И опять все загомонили.

— Это значит быть мудрой! — выкрикнул толстячок. — А вот я, скромный труженик научного института, на этой пьесе не плакал. Наоборот! Улыбался! И мне стало жаль себя…

— Чей мы празднуем день рождения? — перебил Мусатов. — За Жанну Марковну! За ее энергию. За ее доброту, ум, принципиальность. И женственность, которую она неизменно сохраняет. Ибо женщина, работающая среди шоферов, уже не женщина, а двигатель внутреннего сгорания!

И снова все одобрительно загудели…

Тарутин поддел вилкой кусочек печенки. Сладковатой, с привкусом жареного лука, очень вкусной. Еще он любил паштет из яиц, тарелка с которым стояла в стороне. Он приподнялся и перехватил взгляд Кораблевой, устремленный чуть мимо него. Суженные стеклами очков зрачки — словно разрезы в белом листочке бумаги… Он скосил глаза и увидел, что точно так же на Кораблеву смотрит Вика. В ее синих круглых глазах были дерзость и вызов…

Первой отвела взгляд Кораблева и улыбнулась.

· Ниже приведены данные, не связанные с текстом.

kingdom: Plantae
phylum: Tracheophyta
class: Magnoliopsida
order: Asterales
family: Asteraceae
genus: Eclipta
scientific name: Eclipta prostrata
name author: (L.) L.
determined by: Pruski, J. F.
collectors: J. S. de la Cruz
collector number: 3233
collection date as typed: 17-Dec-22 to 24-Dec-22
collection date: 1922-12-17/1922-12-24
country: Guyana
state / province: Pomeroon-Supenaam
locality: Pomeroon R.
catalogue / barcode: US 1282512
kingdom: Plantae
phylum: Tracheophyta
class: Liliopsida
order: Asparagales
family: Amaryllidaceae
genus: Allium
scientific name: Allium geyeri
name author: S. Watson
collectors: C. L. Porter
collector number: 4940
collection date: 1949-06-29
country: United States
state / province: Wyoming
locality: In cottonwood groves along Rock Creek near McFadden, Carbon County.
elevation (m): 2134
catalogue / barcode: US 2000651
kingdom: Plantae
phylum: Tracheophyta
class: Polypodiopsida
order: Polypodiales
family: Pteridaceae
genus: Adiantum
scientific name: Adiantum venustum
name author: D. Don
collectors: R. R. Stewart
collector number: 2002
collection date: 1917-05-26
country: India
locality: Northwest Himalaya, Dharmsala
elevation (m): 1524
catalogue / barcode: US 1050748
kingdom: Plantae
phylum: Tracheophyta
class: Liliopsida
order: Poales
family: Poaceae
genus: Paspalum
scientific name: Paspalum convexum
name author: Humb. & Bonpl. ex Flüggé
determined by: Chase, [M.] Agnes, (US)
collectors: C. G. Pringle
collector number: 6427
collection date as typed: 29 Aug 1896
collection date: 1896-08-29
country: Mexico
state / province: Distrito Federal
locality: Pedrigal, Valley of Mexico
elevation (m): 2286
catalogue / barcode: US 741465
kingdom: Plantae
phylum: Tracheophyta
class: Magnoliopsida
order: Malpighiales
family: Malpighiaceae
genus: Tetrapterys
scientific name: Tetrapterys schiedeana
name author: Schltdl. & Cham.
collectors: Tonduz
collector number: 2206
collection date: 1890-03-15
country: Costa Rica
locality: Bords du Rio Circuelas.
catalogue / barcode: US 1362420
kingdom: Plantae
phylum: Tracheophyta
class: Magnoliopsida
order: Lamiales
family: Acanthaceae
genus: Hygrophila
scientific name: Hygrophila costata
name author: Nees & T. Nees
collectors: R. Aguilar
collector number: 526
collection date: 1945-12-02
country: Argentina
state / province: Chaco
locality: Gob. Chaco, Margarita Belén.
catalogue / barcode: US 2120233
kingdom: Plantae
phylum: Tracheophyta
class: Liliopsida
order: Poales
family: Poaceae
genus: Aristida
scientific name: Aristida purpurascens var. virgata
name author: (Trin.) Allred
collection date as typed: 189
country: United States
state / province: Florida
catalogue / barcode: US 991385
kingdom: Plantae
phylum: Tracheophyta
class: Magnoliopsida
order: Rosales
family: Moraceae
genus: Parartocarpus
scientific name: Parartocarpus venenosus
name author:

— Друзья! — Жанна Марковна подняла рюмку. — Среди нас находится человек… Большой любитель яичного паштета…

Тарутин в смущении замер с тарелкой в руках.

— …Но не в этом его главное достоинство, — продолжала Жанна Марковна. — Это человек, который родился музыкантом. Но судьба его сделала директором таксопарка…

Оживились, припоминая сходные ситуации. Кораблева нетерпеливо оглядела гостей.

— Друзья, друзья… Не отвлекайтесь. Так вот, среди нас мучается над яичным паштетом творчески одержимый человек. Каждый его рабочий день заполнен поисками идей. Он ищет ту самую точку опоры, которую так и не отыскал Архимед. Поиски его нелегки. Но он не желает считаться с опытом человечества и продолжает искать…

— Пока он нашел очаровательную Викторию Павловну. — Цибульский церемонно приподнялся и поклонился в сторону Вики. При этом задел фужер с остатками лимонада и опрокинул его на скатерть.